== Aim of the task ==
Reproduce the listing below verbatim, leaving out the pictures.

Input material section start

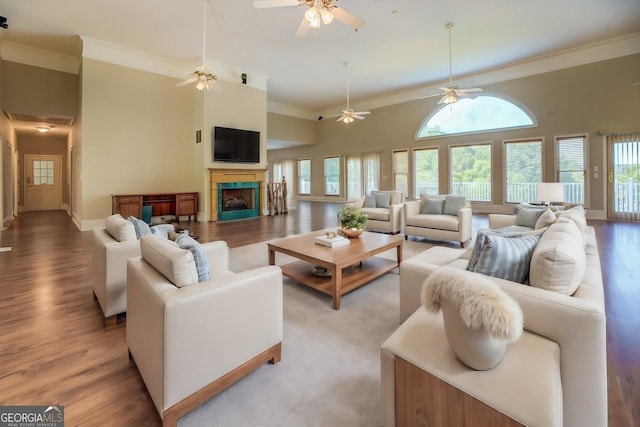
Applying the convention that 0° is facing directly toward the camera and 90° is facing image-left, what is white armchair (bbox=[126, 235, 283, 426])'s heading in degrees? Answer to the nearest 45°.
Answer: approximately 225°

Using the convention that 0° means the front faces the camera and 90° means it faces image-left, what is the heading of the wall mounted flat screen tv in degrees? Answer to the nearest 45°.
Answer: approximately 315°

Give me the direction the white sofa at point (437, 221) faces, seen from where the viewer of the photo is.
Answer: facing the viewer and to the left of the viewer

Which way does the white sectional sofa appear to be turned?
to the viewer's left

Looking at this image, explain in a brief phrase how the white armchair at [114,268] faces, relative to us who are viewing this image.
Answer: facing to the right of the viewer

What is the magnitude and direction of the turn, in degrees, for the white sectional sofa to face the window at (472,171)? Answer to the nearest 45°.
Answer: approximately 90° to its right

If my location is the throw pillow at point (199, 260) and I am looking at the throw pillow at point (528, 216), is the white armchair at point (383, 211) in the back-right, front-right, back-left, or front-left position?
front-left

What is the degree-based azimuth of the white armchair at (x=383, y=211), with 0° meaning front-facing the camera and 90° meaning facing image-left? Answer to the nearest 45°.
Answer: approximately 45°

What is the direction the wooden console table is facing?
toward the camera

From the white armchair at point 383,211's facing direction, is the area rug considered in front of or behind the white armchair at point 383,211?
in front

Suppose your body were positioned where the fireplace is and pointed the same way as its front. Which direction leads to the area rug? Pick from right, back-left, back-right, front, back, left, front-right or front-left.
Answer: front-right

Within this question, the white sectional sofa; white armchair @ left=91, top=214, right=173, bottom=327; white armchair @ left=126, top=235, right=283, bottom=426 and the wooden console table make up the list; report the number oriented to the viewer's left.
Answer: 1

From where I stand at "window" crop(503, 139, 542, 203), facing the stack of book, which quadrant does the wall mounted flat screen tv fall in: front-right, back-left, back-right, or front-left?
front-right

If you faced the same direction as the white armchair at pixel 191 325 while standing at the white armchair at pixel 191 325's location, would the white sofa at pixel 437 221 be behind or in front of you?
in front

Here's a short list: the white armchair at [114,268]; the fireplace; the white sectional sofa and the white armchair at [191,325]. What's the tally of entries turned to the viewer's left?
1
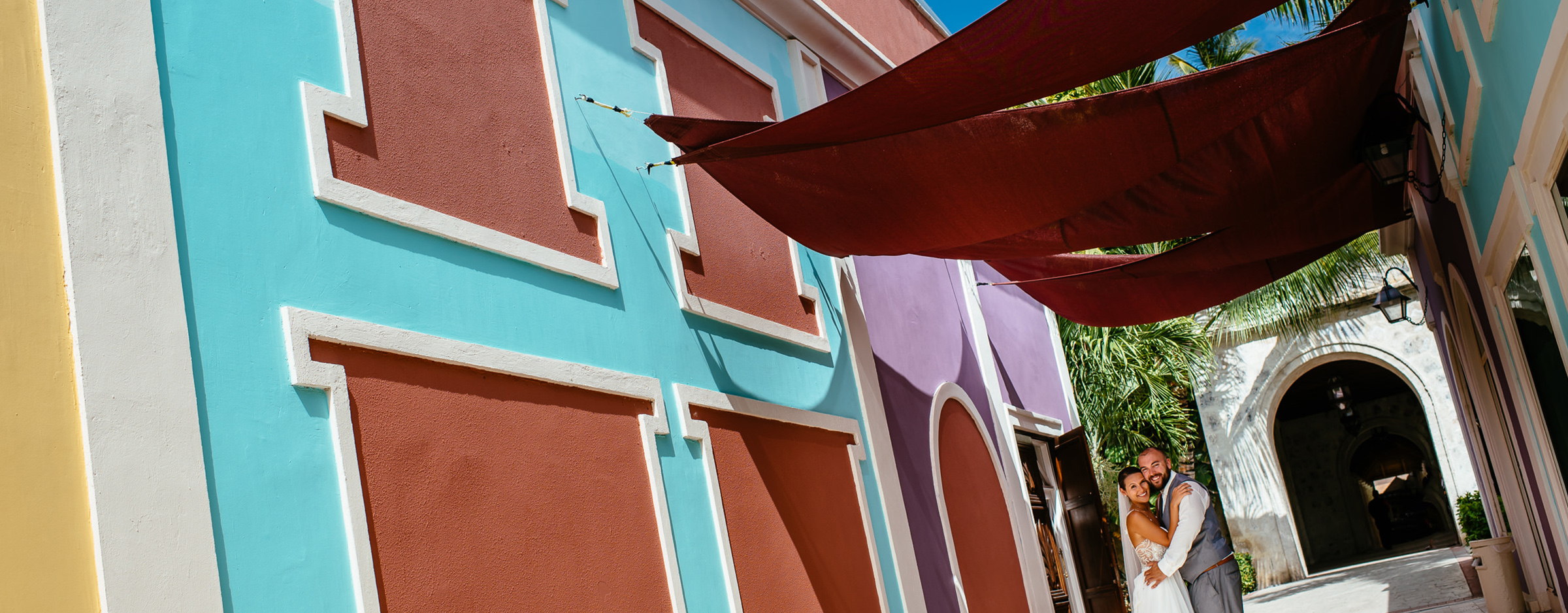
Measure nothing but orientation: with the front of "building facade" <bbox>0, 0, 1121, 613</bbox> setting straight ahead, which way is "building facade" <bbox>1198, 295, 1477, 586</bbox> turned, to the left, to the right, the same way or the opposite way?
to the right

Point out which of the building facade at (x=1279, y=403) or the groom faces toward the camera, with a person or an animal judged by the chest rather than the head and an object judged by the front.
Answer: the building facade

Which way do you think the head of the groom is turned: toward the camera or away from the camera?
toward the camera

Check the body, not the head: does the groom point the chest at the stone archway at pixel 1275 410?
no

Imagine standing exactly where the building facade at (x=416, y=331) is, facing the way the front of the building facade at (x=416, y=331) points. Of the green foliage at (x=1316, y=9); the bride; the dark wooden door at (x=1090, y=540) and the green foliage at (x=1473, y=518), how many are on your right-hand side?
0

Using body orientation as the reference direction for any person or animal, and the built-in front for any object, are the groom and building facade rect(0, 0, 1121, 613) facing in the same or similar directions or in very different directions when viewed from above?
very different directions

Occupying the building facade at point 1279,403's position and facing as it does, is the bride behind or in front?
in front

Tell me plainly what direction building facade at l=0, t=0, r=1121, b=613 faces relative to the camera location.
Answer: facing the viewer and to the right of the viewer

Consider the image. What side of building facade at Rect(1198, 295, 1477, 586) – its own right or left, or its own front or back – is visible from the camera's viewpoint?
front

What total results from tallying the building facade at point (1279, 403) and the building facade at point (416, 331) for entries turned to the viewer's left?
0

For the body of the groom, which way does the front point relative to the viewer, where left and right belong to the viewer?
facing to the left of the viewer

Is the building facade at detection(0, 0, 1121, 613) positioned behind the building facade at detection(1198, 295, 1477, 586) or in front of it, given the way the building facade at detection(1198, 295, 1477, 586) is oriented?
in front

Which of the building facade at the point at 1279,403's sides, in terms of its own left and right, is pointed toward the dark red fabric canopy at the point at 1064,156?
front
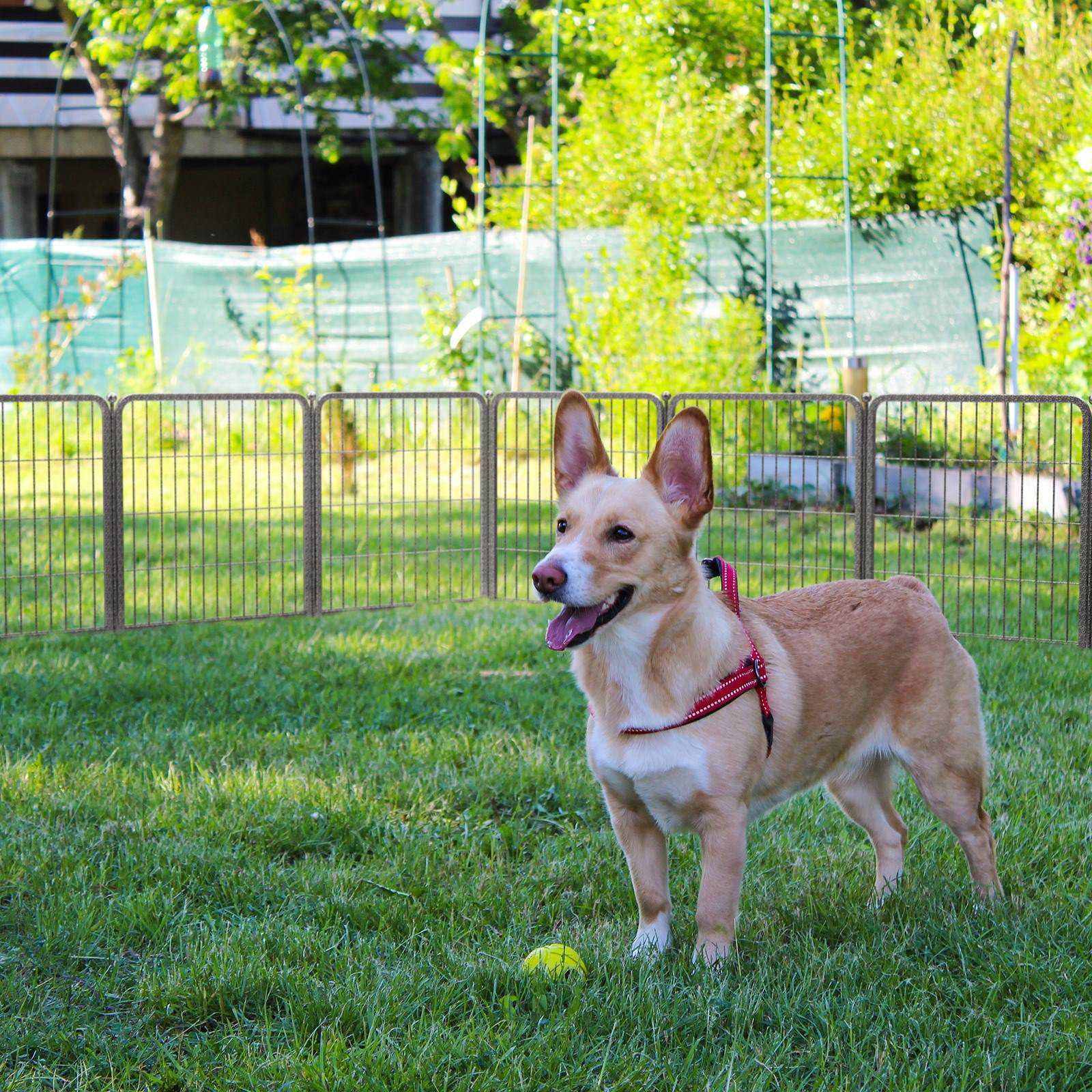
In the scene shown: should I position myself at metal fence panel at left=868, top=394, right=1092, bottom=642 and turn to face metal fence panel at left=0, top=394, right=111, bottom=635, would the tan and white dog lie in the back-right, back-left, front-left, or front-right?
front-left

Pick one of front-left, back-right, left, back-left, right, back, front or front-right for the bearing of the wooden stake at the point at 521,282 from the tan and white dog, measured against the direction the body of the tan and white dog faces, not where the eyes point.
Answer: back-right

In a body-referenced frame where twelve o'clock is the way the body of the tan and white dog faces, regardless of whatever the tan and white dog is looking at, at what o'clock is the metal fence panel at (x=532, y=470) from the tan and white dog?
The metal fence panel is roughly at 4 o'clock from the tan and white dog.

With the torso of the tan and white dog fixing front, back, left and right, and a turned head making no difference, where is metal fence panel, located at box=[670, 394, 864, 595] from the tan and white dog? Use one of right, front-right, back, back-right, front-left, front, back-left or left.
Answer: back-right

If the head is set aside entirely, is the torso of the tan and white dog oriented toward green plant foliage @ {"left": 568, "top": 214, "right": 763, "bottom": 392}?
no

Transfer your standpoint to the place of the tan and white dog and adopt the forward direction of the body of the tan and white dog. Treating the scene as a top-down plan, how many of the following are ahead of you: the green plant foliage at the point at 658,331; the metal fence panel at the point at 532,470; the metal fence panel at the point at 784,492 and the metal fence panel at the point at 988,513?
0

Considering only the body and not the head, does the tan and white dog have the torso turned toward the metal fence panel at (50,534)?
no

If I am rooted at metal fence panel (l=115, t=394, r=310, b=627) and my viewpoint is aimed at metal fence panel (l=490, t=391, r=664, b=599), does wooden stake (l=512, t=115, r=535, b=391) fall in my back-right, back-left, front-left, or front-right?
front-left

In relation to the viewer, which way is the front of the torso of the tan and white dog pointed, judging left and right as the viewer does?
facing the viewer and to the left of the viewer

Input material section end

== Task answer ==
Applying the convention that 0° is facing directly toward the camera and 90° is facing image-left, what is white armchair (bbox=[126, 235, 283, 426])'s heading in degrees? Answer to the nearest 45°.
Answer: approximately 225°

Using the convention that 0° means the front faces the camera and 90° means it faces image-left, what is the heading of the wall mounted flat screen tv in degrees? Answer to the nearest 45°.
Answer: approximately 315°

Give me the direction the white sofa at point (437, 221) faces, seen from where the viewer of the photo is.
Answer: facing the viewer and to the left of the viewer

Which way does the white sectional sofa appear to be turned?
to the viewer's left

Looking at this image, explain in a brief phrase how the white armchair at [114,268] faces, relative to us who are viewing this image.
Answer: facing to the right of the viewer

What is the magnitude and direction of the turn, in degrees, for the white sectional sofa to face the window at (472,171)? Answer to the nearest 45°.
Answer: approximately 90° to its right

If my location is the throw pillow at point (199, 260) and I am looking at the throw pillow at point (528, 216), is the white armchair at point (383, 211) in the back-right, front-right, back-left, or front-left position?
front-left

What is the degree-based azimuth of the white armchair at (x=383, y=211), with 0° meaning front-facing the camera and 90° meaning facing image-left? Answer to the nearest 45°.
Answer: approximately 45°

What is the direction the wooden console table is facing?
toward the camera

From the white armchair at point 383,211's facing direction, is the area rug considered in front of or behind the white armchair at point 383,211?
in front

Suppose your body were positioned where the fireplace is and pointed the same way as its front. Which direction leads to the area rug? Pick from right, back-left, back-right, front, back, left, front-right or front-left.
Answer: front-right

Within this question, the white sectional sofa; white armchair @ left=91, top=214, right=173, bottom=327; white armchair @ left=126, top=235, right=283, bottom=426 and the wooden console table make up the list; report the number oriented to the viewer's left.
Answer: 1

From where I stand at "window" crop(503, 139, 542, 203), facing the stack of book, which quadrant does the wall mounted flat screen tv fall in: front-right, back-left, back-right, or front-left?
front-right

If you faced the same direction as the white armchair at pixel 191 325 while standing at the white armchair at pixel 191 325's location, would the white sofa at pixel 437 221 be behind or in front of you?
in front

Here's a short list: the white armchair at [114,268]; the fireplace; the white sectional sofa and the white armchair at [191,325]. What's the tally of entries turned to the viewer's left?
1
Measure nothing but orientation: with the front of "building facade" <bbox>0, 0, 1121, 613</bbox> setting straight ahead, which way is "building facade" <bbox>1198, 295, 1477, 586</bbox> turned, to the left, to the right, the same way or the opposite way?
to the right

Point out which of the building facade at (x=1279, y=403) or the groom faces toward the camera, with a person or an animal judged by the chest rather than the head and an object judged by the front.
Answer: the building facade

Which way do you think the head of the groom is turned: toward the camera or away from the camera?
toward the camera

Check the body, not the head: does the groom point the chest at the stone archway at pixel 1275 410?
no

Imagine standing exactly where the building facade at (x=416, y=331) is, facing the way the front of the building facade at (x=416, y=331) points. Of the green foliage at (x=1316, y=9); the bride; the dark wooden door at (x=1090, y=540) and the green foliage at (x=1473, y=518), how many are on your right-hand side?
0

Using body orientation as the reference direction for any person or animal, and the built-in front for any object, are the groom and building facade rect(0, 0, 1121, 613) facing in the same or similar directions or in very different directions when viewed from above?
very different directions

Occupying the building facade at point 1279,403's position and facing as it does, is the bride behind or in front?
in front

Tell me plainly what direction building facade at l=0, t=0, r=1121, b=613 faces relative to the camera location.
Answer: facing the viewer and to the right of the viewer

Consider the image. What side of building facade at Rect(1198, 295, 1477, 586) – its own right or left, or its own front or back – is visible from the camera's viewpoint?
front

What total results from tallying the building facade at point (1279, 403) and the building facade at point (416, 331) for entries turned to the viewer's left?
0

For the body of the groom, which way does the front point relative to the viewer, where left and right belong to the viewer?
facing to the left of the viewer

Is the building facade at detection(0, 0, 1121, 613) positioned behind the building facade at detection(1198, 295, 1477, 586) or in front of it, given the way the building facade at detection(1198, 295, 1477, 586) is oriented?
in front

Which of the building facade at the point at 1279,403's sides, in terms of its own left and right, is pointed toward the dark red fabric canopy at the point at 1064,156?
front
In the scene shown: should I position myself at metal fence panel at left=868, top=394, right=1092, bottom=642 and turn to face metal fence panel at left=0, top=394, right=111, bottom=635, would the tan and white dog lie in the back-right, back-left, front-left, or front-right?
front-left

Pick one of front-left, back-right, left, back-left, right, back, front or front-right for the bearing of the wooden stake at the point at 521,282 from the tan and white dog, measured against the direction the body of the tan and white dog faces, not where the eyes point.
Answer: back-right

In a body-referenced frame where twelve o'clock is the way the body of the tan and white dog faces, regardless of whatever the tan and white dog is looking at, at what o'clock is the metal fence panel at (x=532, y=470) from the tan and white dog?
The metal fence panel is roughly at 4 o'clock from the tan and white dog.

With the torso of the tan and white dog fixing front, back, left and right, and a turned head making no difference, where is metal fence panel, located at box=[670, 394, 864, 595] from the tan and white dog? Use one of right, front-right, back, back-right, front-left, front, back-left or left.
Answer: back-right

If the head is set aside entirely, is the torso of the tan and white dog oriented toward green plant foliage @ {"left": 568, "top": 214, "right": 763, "bottom": 392}?
no

Transfer your standpoint to the place of the tan and white dog and adopt the forward direction of the body of the tan and white dog. Treating the scene as a top-down plan, how many of the following are ahead of you: the green plant foliage at the point at 658,331; the metal fence panel at the point at 532,470; the metal fence panel at the point at 784,492 and the metal fence panel at the point at 988,513?
0

Considering only the body and not the head, does the tan and white dog have the torso turned toward the metal fence panel at (50,534)?
no

If I am rooted at metal fence panel (l=115, t=394, r=310, b=627) and my viewpoint is aimed at metal fence panel (l=490, t=391, r=664, b=599), does wooden stake (l=512, t=115, r=535, b=391) fall in my back-right, back-left, front-left, or front-right?
front-left

In relation to the viewer, which way is the front of the torso of the tan and white dog pointed, judging left and right as the viewer does?
facing the viewer and to the left of the viewer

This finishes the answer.